This blog is part of a series. To read part 4 click here.
I felt a lot of discomfort and pain as I was in labor. However, it was never more than I could handle. I’d be on all fours, in the tub, with the hot water of the shower streaming over me.
I’d stare ahead. I couldn’t move. I couldn’t talk.
Yet, for all the fear I had around birth, it really wasn’t bad.
As I say that, I cringe. I mean, what am I saying? It was the hardest thing I’ve ever done.
And yet, I did it. Mostly alone. I went through my entire labor at home, accompanied only by my partner and the babe in my womb.
I stressed about a doula. Should I birth at home? Could I handle it? Would it be complicated? What if I had to go to the hospital? What if I have a cesarean?
And it’s hard to share my wisdom, for it is only mine.
Birth is different for every babe and for every mama.
Yet, here’s what I know to be true.
You can handle it. We can handle it.
For the longest time, it felt like bad period cramps. I thought I wasn’t in labor because it wasn’t painful enough.
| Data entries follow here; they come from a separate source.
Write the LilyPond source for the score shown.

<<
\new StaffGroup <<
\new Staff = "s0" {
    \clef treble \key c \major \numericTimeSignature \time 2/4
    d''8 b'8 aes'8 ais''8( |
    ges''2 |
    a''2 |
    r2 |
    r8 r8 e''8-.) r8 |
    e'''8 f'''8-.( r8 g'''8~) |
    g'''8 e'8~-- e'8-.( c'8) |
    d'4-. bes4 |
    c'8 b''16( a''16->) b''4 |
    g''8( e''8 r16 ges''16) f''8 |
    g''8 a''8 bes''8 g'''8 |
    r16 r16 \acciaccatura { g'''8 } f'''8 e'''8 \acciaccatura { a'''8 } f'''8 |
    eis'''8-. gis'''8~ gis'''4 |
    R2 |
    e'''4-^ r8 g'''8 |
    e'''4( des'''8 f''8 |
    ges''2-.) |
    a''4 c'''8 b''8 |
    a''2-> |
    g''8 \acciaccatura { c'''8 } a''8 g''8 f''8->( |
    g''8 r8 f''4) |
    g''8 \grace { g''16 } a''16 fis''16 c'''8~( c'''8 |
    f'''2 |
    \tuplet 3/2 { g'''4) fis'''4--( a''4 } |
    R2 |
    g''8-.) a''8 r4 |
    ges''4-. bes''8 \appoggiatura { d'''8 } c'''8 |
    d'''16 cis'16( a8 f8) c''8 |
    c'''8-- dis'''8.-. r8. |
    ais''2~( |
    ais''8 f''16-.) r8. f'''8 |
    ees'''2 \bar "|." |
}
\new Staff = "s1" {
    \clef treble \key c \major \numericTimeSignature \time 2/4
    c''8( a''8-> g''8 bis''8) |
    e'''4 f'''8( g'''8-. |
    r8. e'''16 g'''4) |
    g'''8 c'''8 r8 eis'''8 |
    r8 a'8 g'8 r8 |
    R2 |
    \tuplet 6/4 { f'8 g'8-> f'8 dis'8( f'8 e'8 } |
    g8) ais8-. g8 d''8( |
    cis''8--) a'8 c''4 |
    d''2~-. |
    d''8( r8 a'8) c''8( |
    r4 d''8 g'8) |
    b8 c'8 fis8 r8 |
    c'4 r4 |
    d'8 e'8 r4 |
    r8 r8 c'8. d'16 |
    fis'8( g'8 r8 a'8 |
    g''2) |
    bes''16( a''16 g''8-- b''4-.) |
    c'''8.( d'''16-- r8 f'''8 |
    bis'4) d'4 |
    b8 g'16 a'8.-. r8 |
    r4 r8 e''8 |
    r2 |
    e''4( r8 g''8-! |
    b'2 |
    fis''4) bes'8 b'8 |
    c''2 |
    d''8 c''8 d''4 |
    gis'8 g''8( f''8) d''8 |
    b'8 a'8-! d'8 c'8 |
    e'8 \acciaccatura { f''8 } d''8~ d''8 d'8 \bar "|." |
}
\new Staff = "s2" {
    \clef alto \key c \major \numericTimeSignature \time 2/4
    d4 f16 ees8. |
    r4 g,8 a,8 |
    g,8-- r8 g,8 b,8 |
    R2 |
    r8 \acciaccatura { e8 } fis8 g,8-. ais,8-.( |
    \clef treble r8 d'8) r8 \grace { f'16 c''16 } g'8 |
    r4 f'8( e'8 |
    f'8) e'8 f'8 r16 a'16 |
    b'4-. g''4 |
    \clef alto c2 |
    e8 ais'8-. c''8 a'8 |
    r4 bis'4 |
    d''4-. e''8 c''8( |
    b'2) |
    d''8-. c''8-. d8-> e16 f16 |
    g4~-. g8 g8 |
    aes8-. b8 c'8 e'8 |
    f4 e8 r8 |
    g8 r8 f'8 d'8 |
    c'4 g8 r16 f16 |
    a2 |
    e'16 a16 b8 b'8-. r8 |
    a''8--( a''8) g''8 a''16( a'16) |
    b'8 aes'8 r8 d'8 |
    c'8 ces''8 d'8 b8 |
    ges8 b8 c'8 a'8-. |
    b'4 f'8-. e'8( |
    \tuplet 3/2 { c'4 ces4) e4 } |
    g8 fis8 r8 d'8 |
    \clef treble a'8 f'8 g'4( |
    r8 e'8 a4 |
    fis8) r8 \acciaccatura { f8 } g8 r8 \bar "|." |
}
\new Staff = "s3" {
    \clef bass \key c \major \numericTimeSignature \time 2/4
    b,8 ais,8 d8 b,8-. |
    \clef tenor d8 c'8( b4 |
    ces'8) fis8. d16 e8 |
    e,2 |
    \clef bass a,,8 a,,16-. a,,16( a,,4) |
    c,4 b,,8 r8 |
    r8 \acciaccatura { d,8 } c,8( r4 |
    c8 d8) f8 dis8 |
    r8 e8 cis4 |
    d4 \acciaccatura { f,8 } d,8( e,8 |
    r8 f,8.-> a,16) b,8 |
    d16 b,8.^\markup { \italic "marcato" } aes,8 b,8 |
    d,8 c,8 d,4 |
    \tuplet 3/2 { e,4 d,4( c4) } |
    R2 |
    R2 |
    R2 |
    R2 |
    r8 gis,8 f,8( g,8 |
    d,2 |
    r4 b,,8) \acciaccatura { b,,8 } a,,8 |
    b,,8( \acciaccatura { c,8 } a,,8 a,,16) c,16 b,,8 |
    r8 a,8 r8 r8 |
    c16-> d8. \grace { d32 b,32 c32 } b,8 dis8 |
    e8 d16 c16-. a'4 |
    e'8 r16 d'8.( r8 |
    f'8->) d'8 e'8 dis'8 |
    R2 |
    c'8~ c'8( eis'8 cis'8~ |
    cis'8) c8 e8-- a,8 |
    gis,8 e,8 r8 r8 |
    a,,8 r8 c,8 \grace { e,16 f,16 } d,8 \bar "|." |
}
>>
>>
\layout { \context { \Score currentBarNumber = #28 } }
We’ve been so trained in this culture to fear birth. Our fear is the worst part about the whole process.
The whole time, even when I pushed my babe out, it wasn’t exactly painful. It was interesting. It was intense pressure. It was fascinating.
I’ve got etched in my mind the feeling of her head coming out. Then her shoulders, and quickly, the rest of her body.
It was thrilling. Amazing. It didn’t hurt.
My wish for women everywhere is that we deal with and heal our fear around birth.
I remember that when I first found out I was pregnant, that’s all I could think about, how scared I was to actually go through birth.
Now, I have to admit. I have a lot of tools. The reason I think I could birth my babe almost without assistance is because of the meditations that I do and the tools I have from being a psychic.
I spend so much time meditating, in a trance like state, that I was able to breathe through much of my labor and be fine. I didn’t know it was time to go because I kept waiting for it to be worse.
I can see now that I was trying to accommodate others. I was trying to control my process. I was trying to do it right.
So, in the end, the person who ended up not getting the connection and support she desired, was me.
I longed to be seen, witnessed and held during my labor. Instead, I did much of it solo. I didn’t even arrive to the birth center with enough time to have the full team arrive. It was me, my honey and my midwife, aside a half-full tub that I wasn’t allowed to get in.
It’s typical, for women especially, to try to do it right. To be perfect. To accommodate others. And, over and over again, we end up over-giving and not receiving what we truly long for.
This was one of a great many lessons of my birth day. Can you believe that I didn’t want to bother my midwife? Would you believe that I wanted to let my honey sleep because I wanted him to have rest?
One of the greatest, once in a life-time journeys, and I couldn’t ask for help. I couldn’t take center stage and allow it to be all about me, even in the midst of birthing a human.
This is the energy of a mother. A helper. A care-taker.
So, I grieved after my birth day. I had a lot of sadness. And, I know that I’m blessed with a beautiful babe, and that’s all that ultimately matters.
In the end, I did the best I could with where I was at the time. And that’s true for all of us, always. So be gentle with yourself. When your mind starts repeating that old tape, telling you you’re not good enough, you’ll fail, or you didn’t do it right, just breathe and take your attention to your heart chakra.
There, in the center of your chest, your heart knows how to heal. And there, in turn, it can shift your consciousness and the energy between you and others.
It’s simple, really. Our healing. It’s all about the heart. And love. And allowing ourselves to receive. And we can start by receiving our own loving attention, in this moment, right now, at the heart.